EISAI ANNOUNCES LAUNCH OF ANTICANCER AGENT HALAVEN® IN INDIA

Eisai Co., Ltd. (Headquarters: Tokyo, President & CEO: Haruo Naito, ”Eisai“) announced today that its Indian subsidiary Eisai Pharmaceuticals India Pvt. Ltd. (Mumbai, ”Eisai India“) has launched the anticancer agent Halaven® (eribulin mesylate).

Halaven is a novel anticancer agent discovered and developed in-house by Eisai and is currently approved in more than 50 countries, including Japan, the United States and in Europe. Halaven was approved in India in April 2013 for the treatment of locally advanced or metastatic breast cancer previously treated with at least two chemotherapy regimens including an anthracycline and a taxane.

Approximately 115,000 women in India are newly diagnosed with breast cancer each year*1, with this type of cancer estimated to overtake cervical cancer by 2020 as the most common cancer type among Indian women*2. Furthermore, due to late diagnosis and treatment, discontinuation of treatment and similar factors, the mortality rate among patients with breast cancer in India is higher than that in European countries and the United States.*1In addition to a lack of understanding about the disease and poor access to treatment, economic reasons are also among the contributing causes.

To coincide with the launch, Eisai India will also introduce a tiered-pricing model in which the cost burden to patients is differentiated according to income level, with costs to range from full payment by the patient to total reimbursement by Eisai. As a global pharmaceutical company, Eisai believes that improving access to medicines is an important mission and, since launching its anti-Alzheimer's agent Aricept® (brand name in India: Aricep®) and proton pump inhibitor Pariet® (brand name in India: Parit™) in India in 2005, has been providing both drugs to patients at affordable prices that take into account India's economic and medical conditions to ensure that patients are able to cover the cost of purchasing these medicines.

Eisai will continue to adopt proactive measures aimed at increasing access to its innovative pharmaceutical products in emerging countries and the developing world in order to contribute to an increase in the benefits provided to local patients and their families.

  • *1
    International Agency for Research on Cancer (http://globocan.iarc.fr/)
  • *2
    Shetty P. India faces growing breast cancer epidemic. The Lancet 2012; 379: 992-3

[ Please refer to the following notes for further information on Halaven. ]

Media Inquiries:

Public Relations Department,
Eisai Co., Ltd.
+81-(0)3-3817-5120

[ Notes to editors ]

1. About Halaven® (eribulin mesylate)

Halaven, a non-taxane, microtubule dynamics inhibitor with a novel mechanism of action, belongs to a class of antineoplastic agents, the halichondrins, which are natural products isolated from the marine sponge Halichondria okadai. It is believed to work by inhibiting the growth phase of microtubule dynamics without affecting the shortening phase and sequestering tubulin into nonproductive aggregates.
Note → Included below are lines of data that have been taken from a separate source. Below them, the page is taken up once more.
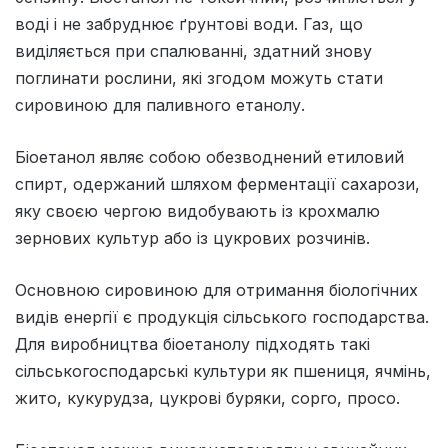
воді і не забруднює ґрунтові води. Газ, що
виділяється при спалюванні, здатний знову
поглинати рослини, які згодом можуть стати
сировиною для паливного етанолу.
Біоетанол являє собою обезводнений етиловий
спирт, одержаний шляхом ферментації сахарози,
яку своєю чергою видобувають із крохмалю
зернових культур або із цукрових розчинів.
Основною сировиною для отримання біологічних
видів енергії є продукція сільського господарства.
Для виробництва біоетанолу підходять такі
сільськогосподарські культури як пшениця, ячмінь,
жито, кукурудза, цукрові буряки, сорго, просо.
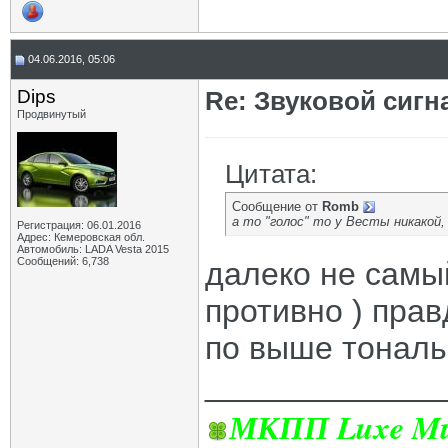
04.06.2016, 05:06
Dips
Re: Звуковой сигн
Продвинутый
Цитата:
Сообщение от
Romb
а то "голос" то у Весты никакой, 
Регистрация: 06.01.2016
Адрес: Кемеровская обл.
Автомобиль: LADA Vesta 2015
Сообщений: 6,738
далеко не самый
противно ) пра
по выше тональ
_____________
МКПП Luxe Mul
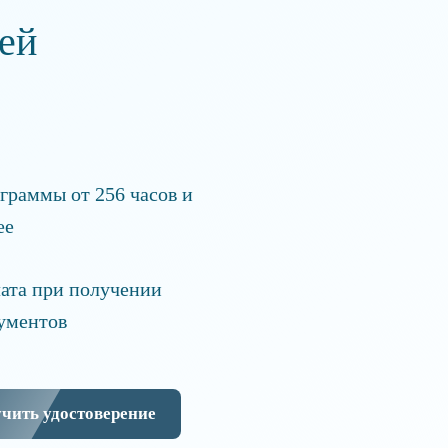
ей
граммы от 256 часов и
ее
ата при получении
ументов
чить удостоверение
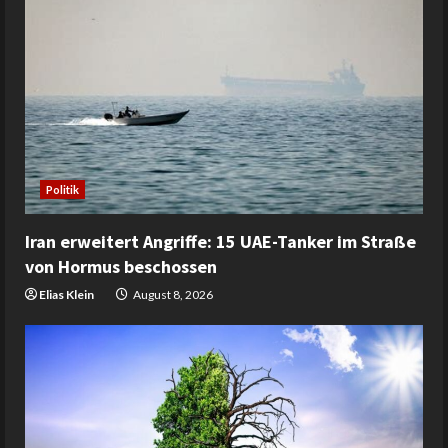
Politik
Iran erweitert Angriffe: 15 UAE-Tanker im Straße
von Hormus beschossen
Elias Klein
August 8, 2026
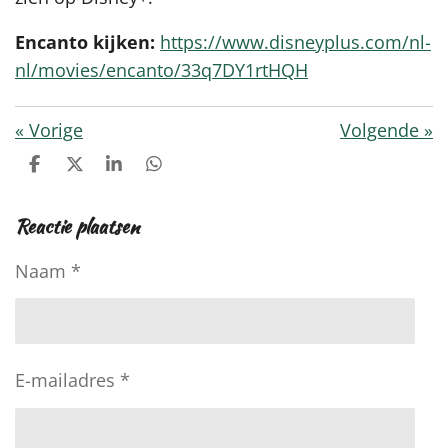
Encanto kijken:
https://www.disneyplus.com/nl-
nl/movies/encanto/33q7DY1rtHQH
«
Vorige
Volgende
»
D
D
S
D
e
e
h
e
l
e
a
l
Reactie plaatsen
e
l
r
e
n
e
n
Naam *
E-mailadres *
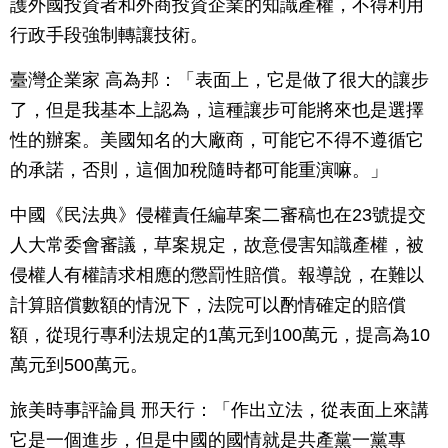
護外國投資者和外商投資企業的知識產權，不得利用
行政手段強制轉讓技術。
臺灣企業家 高為邦：「表面上，它是做了很大的讓步
了，但是我基本上認為，這種讓步可能將來也是選擇
性的辦案。美國知名的大廠商，可能它不得不遵循它
的承諾，否則，這個加稅隨時都可能重演嘛。」
中國《民法典》侵權責任編草案二審稿也在23號提交
人大常委會審議，草案規定，故意侵害知識產權，被
侵權人有權請求相應的懲罰性賠償。報導說，在難以
計算賠償數額的情況下，法院可以酌情確定的賠償
額，從現行專利法規定的1萬元到100萬元，提高為10
萬元到500萬元。
旅美時事評論員 邢天行：「作出立法，從表面上來講
它是一個進步，但是中國的國情就是共產黨一黨專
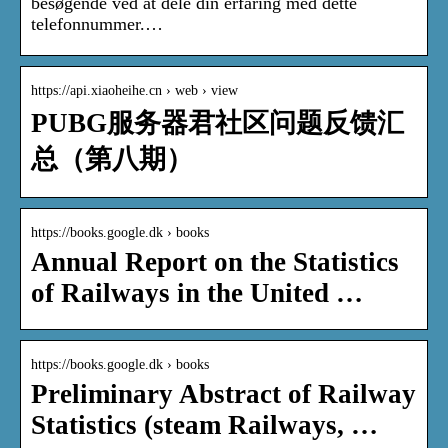
besøgende ved at dele din erfaring med dette
telefonnummer.…
https://api.xiaoheihe.cn › web › view
PUBG服务器君社区问题反馈汇
总（第八期）
https://books.google.dk › books
Annual Report on the Statistics
of Railways in the United …
https://books.google.dk › books
Preliminary Abstract of Railway
Statistics (steam Railways, …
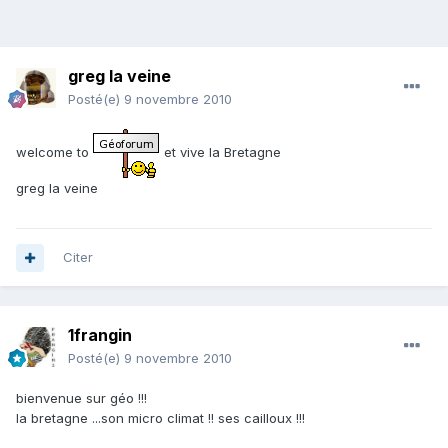
greg la veine
Posté(e)
9 novembre 2010
welcome to
et vive la Bretagne
greg la veine
Citer
1frangin
Posté(e)
9 novembre 2010
bienvenue sur géo !!!
la bretagne ...son micro climat !! ses cailloux !!!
In a Phase III clinical study (EMBRACE) of Halaven versus treatment of physician's choice (TPC) in 762 patients with advanced or recurrent breast cancer previously treated with an anthracycline and a taxane, Halaven indicated an extended overall survival (OS) of 2.5 months (OS of 13.1 months versus 10.6 months, respectively; Hazard Ratio (HR) 0.81; p=0.041) when compared to TPC. An updated analysis of OS (not protocol-specified) in the EMBRACE study was also performed at the request of European and U.S. regulatory authorities. These results demonstrated an increase of 2.7 months in OS for Halaven compared with TPC (OS of 13.2 months versus 10.5 months, respectively; HR 0:81; p=0.014). The most common adverse reactions (events with an incidence rate of at least 25%) among patients treated with Halaven were asthenia (fatigue), neutropenia, anemia, alopecia (hair loss), peripheral neuropathy (numbness and tingling in arms, legs and/or other parts of the body), nausea and constipation. The most common serious side effects reported in patients receiving Halaven were neutropenia with or without fever (4% and 2%, respectively). The most common adverse reaction resulting in discontinuation of treatment with Halaven was peripheral neuropathy (5%). Halaven was first approved as a treatment for breast cancer in the United States in November 2010, and is approved in 50 countries worldwide, including European Union member states, Japan, Singapore and Switzerland. Furthermore, with the aim of maximizing value of the drug, Eisai has filed an application to the European Medicines Agency (EMA) for Halaven as a therapy in the treatment of breast cancer with fewer prior treatments, and continues to work on further development of the drug as treatment of soft-tissue sarcoma and non-small cell lung cancer.